[Dataset records]
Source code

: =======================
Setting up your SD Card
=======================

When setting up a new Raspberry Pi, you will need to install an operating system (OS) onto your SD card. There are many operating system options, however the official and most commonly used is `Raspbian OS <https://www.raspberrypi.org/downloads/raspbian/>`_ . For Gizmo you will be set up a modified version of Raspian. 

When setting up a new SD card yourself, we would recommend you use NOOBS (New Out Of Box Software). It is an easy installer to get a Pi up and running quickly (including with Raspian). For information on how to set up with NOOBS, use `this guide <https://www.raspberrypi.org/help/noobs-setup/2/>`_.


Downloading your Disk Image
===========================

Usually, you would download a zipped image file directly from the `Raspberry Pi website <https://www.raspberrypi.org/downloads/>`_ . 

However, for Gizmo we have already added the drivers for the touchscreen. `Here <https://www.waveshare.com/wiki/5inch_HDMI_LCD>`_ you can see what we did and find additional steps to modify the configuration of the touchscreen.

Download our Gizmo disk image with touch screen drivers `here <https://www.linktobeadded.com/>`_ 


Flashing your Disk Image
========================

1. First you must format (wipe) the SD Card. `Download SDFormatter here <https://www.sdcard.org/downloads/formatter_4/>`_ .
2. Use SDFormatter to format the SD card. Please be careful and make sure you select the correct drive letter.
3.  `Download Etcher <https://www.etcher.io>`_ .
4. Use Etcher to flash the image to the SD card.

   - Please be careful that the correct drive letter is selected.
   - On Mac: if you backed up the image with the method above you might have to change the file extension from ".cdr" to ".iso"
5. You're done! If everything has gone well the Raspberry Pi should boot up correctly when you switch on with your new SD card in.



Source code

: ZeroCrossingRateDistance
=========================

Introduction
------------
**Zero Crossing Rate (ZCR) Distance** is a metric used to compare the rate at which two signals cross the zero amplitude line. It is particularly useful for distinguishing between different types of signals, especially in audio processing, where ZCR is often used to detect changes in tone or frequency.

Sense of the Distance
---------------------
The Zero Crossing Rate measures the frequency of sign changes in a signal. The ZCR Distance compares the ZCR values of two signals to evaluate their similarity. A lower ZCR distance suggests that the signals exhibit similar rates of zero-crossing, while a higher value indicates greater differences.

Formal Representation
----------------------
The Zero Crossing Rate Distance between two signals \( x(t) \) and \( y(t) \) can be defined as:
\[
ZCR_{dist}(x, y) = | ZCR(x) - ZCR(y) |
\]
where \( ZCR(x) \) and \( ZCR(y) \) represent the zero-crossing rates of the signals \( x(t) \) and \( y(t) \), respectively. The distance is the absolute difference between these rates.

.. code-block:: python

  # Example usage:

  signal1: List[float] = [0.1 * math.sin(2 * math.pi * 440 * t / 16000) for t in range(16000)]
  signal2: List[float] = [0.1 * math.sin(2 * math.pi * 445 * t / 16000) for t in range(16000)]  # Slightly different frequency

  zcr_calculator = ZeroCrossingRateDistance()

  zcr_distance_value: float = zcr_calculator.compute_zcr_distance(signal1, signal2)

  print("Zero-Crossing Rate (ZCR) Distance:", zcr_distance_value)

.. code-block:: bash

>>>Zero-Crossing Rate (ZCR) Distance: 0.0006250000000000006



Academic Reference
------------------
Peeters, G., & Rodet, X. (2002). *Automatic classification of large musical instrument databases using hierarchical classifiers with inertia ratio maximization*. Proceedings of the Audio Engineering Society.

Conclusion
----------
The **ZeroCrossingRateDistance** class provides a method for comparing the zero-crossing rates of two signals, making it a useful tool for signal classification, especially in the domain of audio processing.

> _Aim of the exercise_
Reproduce exactly the lines from the beginning of the entries above up to and including the line that contains "Usually, you would".

> _Result_
Source code

: =======================
Setting up your SD Card
=======================

When setting up a new Raspberry Pi, you will need to install an operating system (OS) onto your SD card. There are many operating system options, however the official and most commonly used is `Raspbian OS <https://www.raspberrypi.org/downloads/raspbian/>`_ . For Gizmo you will be set up a modified version of Raspian. 

When setting up a new SD card yourself, we would recommend you use NOOBS (New Out Of Box Software). It is an easy installer to get a Pi up and running quickly (including with Raspian). For information on how to set up with NOOBS, use `this guide <https://www.raspberrypi.org/help/noobs-setup/2/>`_.


Downloading your Disk Image
===========================

Usually, you would download a zipped image file directly from the `Raspberry Pi website <https://www.raspberrypi.org/downloads/>`_ . 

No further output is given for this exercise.